A prominent headteacher has said she feels “deep disappointment and outrage” over Marks & Spencer’s Christmas advert showing celebrities destroying their least favourite parts of the festive season.
Katharine Birbalsingh, an education reform campaigner who has been labelled Britain’s strictest headteacher, called for the advert to be taken down as she claims it “puts two fingers up” to traditional Christmas values.
The advert, Love Thismas not Thatmas, features the singer Sophie Ellis-Bextor, Queer Eye’s Tan France and the Ted Lasso actor Hannah Waddingham burning cards, throwing away games and putting festive hats into a snow cannon.

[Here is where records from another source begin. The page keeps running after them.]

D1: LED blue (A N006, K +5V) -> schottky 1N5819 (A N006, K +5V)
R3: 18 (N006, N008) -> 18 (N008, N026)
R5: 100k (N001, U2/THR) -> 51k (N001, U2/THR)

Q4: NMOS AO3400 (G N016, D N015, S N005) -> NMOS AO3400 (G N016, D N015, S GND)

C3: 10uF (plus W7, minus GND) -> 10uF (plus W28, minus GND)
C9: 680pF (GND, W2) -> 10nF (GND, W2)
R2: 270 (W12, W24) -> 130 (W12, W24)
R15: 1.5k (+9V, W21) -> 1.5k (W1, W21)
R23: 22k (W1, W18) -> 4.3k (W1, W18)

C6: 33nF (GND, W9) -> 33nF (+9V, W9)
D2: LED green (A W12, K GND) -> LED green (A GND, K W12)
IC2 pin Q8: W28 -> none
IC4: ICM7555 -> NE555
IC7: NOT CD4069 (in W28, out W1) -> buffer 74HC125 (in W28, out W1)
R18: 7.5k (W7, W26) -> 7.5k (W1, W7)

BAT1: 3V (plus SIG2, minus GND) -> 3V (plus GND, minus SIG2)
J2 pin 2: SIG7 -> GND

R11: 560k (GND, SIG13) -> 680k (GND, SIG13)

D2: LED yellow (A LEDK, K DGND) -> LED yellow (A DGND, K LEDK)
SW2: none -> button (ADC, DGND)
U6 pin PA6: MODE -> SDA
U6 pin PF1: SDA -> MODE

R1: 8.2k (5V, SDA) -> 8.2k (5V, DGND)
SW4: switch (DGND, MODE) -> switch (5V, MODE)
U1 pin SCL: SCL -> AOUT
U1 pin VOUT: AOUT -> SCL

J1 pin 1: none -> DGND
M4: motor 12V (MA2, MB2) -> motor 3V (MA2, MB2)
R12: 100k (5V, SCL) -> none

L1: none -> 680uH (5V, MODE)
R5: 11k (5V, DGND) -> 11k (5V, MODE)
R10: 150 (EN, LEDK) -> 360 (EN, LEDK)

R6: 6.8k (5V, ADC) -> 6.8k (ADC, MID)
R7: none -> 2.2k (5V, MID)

In a strongly worded letter to the supermarket posted on X, the headteacher of Michaela community school in Wembley wrote: “I feel compelled to write to you to express my deep disappointment and outrage at your Christmas advert for 2023.
“You have a duty as our national department store to keep the spirit of Christmas alive for the sake of our children … I run an inner-city school in London, where we try hard to instill values of decency daily in our children.
“When Marks and Spencer puts two fingers up to these values, it makes our lives as teachers much more difficult and it stifles social mobility and happiness for our children, in particular for the disadvantaged.”
The former chair of the government’s Social Mobility Commission tells the store it should be creating “heartening adverts celebrating the values which Scrooge comes to embody.
“… May God, or Allah, or Vishnu take pity on you!”
Last month, Birbalsingh was honoured at Buckingham Palace with a CBE for services to education.
In response to her complaint, one person wrote on X: “I bet you’re fun at the Christmas party.”
Another wrote: “You don’t describe what you find wrong with it? 3/10 could try harder.”